Simon Draper's
February 2017 Update

If the events of the recent weeks have reminded us of anything, it’s that we live in a constantly changing world. 

New Zealand has benefitted from a relatively benign regional environment in recent decades. As a small country with a developed economy, we have relied on our voice being heard in regional and global fora, particularly when we struggle to get traction on issues through bilateral channels. 

Until recently, few would have assumed that the rules of game would shift, as they appear to have in recent weeks; yet, historically things are in a constant state of flux. The developments since Donald Trump was inaugurated as US president are an important reminder that New Zealand always needs to be on its toes in investing in its international relationships and thinking about how we best advance our interests.

If New Zealand wants to be proactive in the international arena, and to react effectively to issues as they arise, then as a country we need to have in-depth knowledge and understanding of the countries we have relationships with. This situation gives the Asia New Zealand Foundation’s work in 2017 particular resonance and importance – the Foundation's work provides a channel for growing New Zealanders' understanding of Asian perspectives, and how we might best engage with partners in the region on issues that matter to New Zealand. 

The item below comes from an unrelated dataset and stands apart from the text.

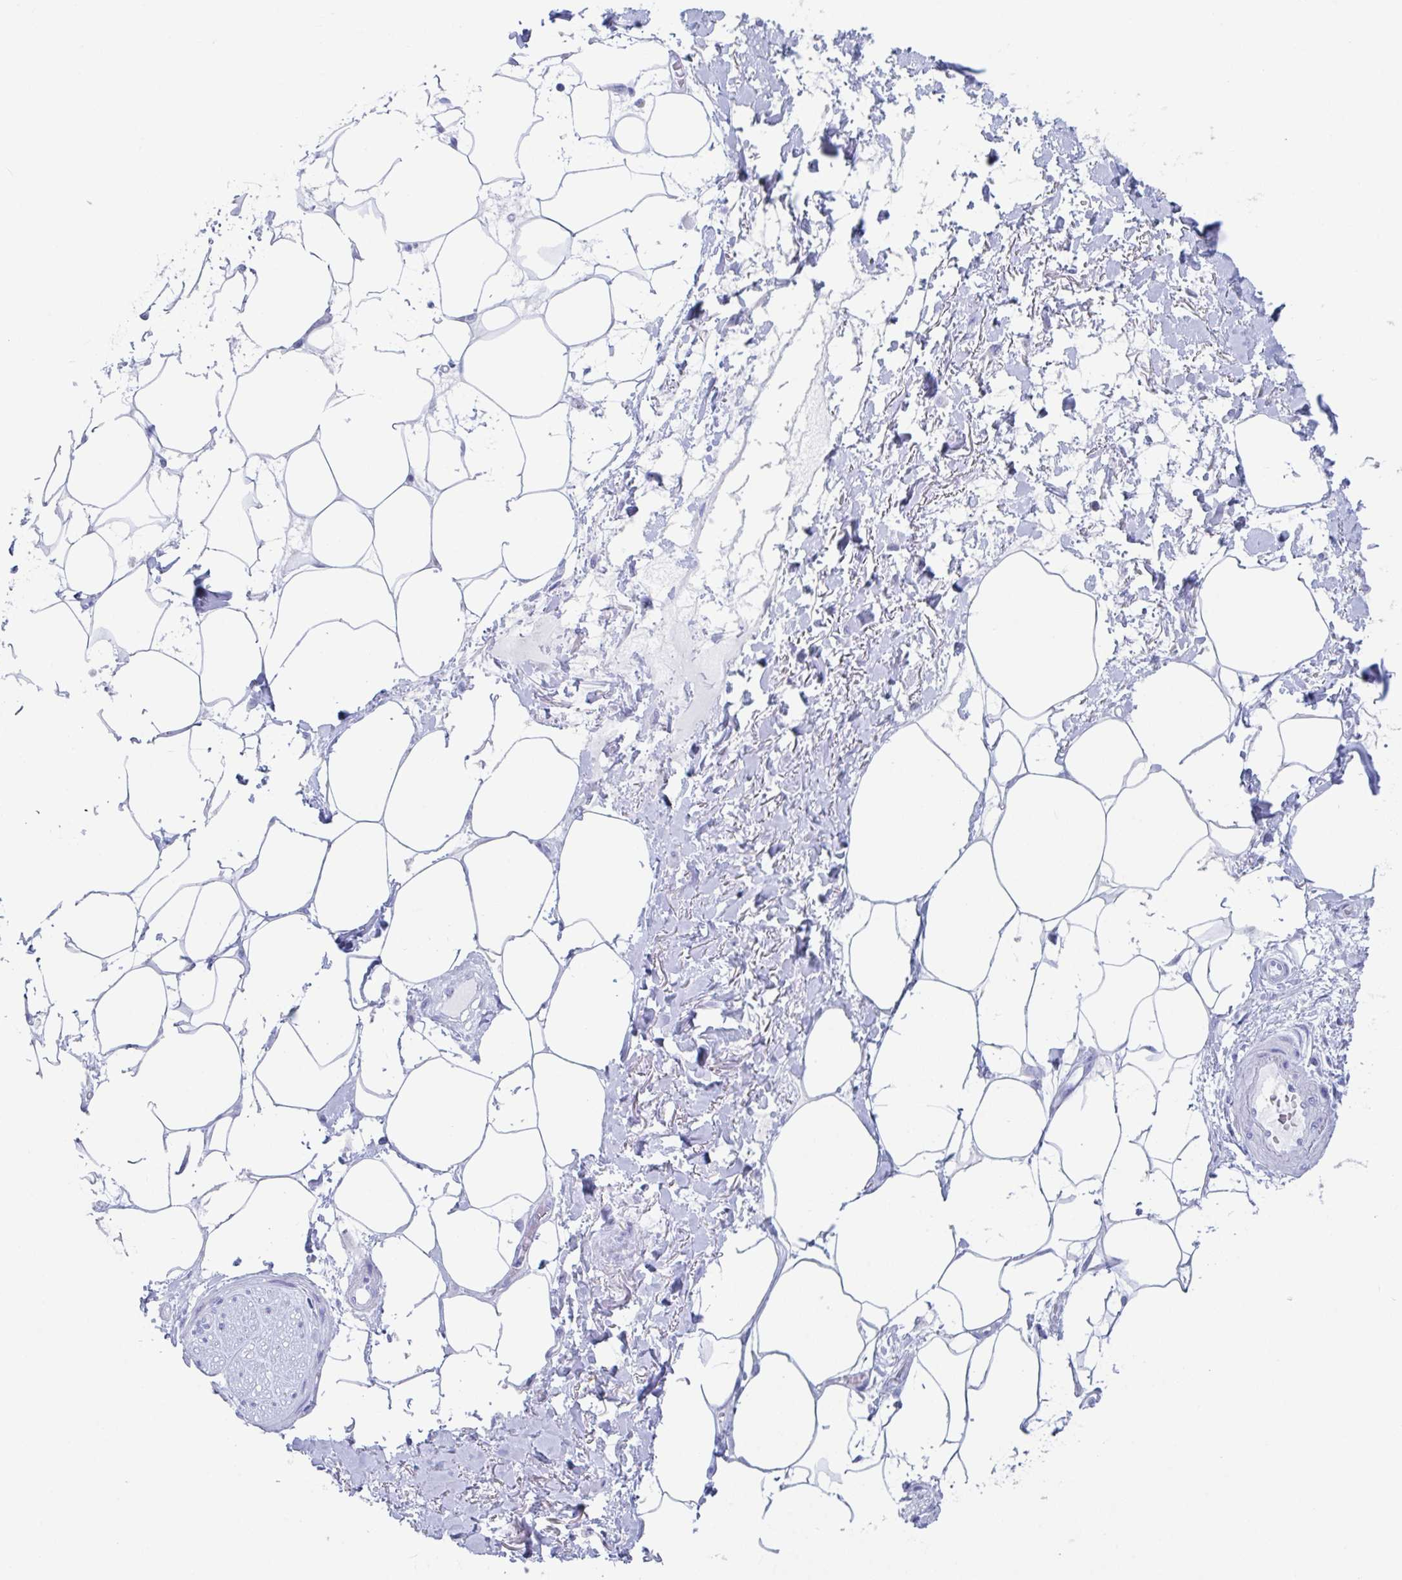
{"staining": {"intensity": "negative", "quantity": "none", "location": "none"}, "tissue": "adipose tissue", "cell_type": "Adipocytes", "image_type": "normal", "snomed": [{"axis": "morphology", "description": "Normal tissue, NOS"}, {"axis": "topography", "description": "Vagina"}, {"axis": "topography", "description": "Peripheral nerve tissue"}], "caption": "This image is of normal adipose tissue stained with IHC to label a protein in brown with the nuclei are counter-stained blue. There is no expression in adipocytes. The staining was performed using DAB to visualize the protein expression in brown, while the nuclei were stained in blue with hematoxylin (Magnification: 20x).", "gene": "ZPBP", "patient": {"sex": "female", "age": 71}}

The new US Administration has already created ripples throughout Asia. Perhaps most topical to New Zealanders, the United States withdrawal from the Trans-Pacific Partnership has Asian countries re-evaluating their options. Will we see the US greatly reduce its presence in the region? If so, how might this void be filled by other major powers, including China? But New Zealand also needs to understand the interests and concerns of other Asian countries. For instance, while neither Indonesia nor Malaysia were among the seven Muslim-majority countries named in Trump’s controversial entry ban, the move has caused unease in those two Muslim-majority countries.

Track II

The Foundation has a busy agenda of Track II (informal diplomacy) dialogues coming up in Wellington this year and the Trump administration’s impact on the domestic politics of Asian countries will, no doubt, be up for discussion. For instance, Vietnam had invested a great deal in the Obama administration’s “Pivot to Asia”, and we look forward to hearing the viewpoints of a delegation from the Diplomatic Academy of Vietnam when they visit Wellington in March.  

As our director of research and engagement Pip McLachlan says in her article looking back on her first year in the role, “the tectonic shifts underway at present mean it’s a particularly significant time for informal diplomacy”.

Lantern festivals

Tomorrow I’ll be heading up to Auckland with several of our staff for the Auckland Lantern Festival, which is now in its 18th year. If you’re in Auckland, come along to the Asia New Zealand Foundation Entertainment Zone to see and hear 28 performers, ranging from modern rock band Askar Grey Wolf from Xinjiang to traditional craftspeople from Shanghai.

Watch a video from last year's festival

It’s important to us that the festival offers Aucklanders the chance to see something new and fresh, and perhaps a bit challenging to their perceptions of Chinese culture.

The Asia New Zealand Foundation is also supporting other activities associated with the Lantern Festival, including Phoebe Li’s fantastic photo exhibition Being Chinese in Aotearoa: A photographic journey at Auckland Museum.

Next weekend is Christchurch’s turn for the Lantern Festival, and it’s been pleasing, too, to see how much that festival has grown since the first event in 2005, becoming an attraction for visitors from around the South Island.

Both festivals feature business forums this year, run by our partners at the respective city councils. Our viewpoint at the Foundation is that relationships come before business – so it seems appropriate that business enters the events after more than a decade in each city. 

Beyond Auckland and Christchurch, other cities and towns have been hosting a range of lunar new year celebrations. If you’re in Wellington, we encourage you to head along to the Chinese New Year Festival this weekend, which we’re also supporting.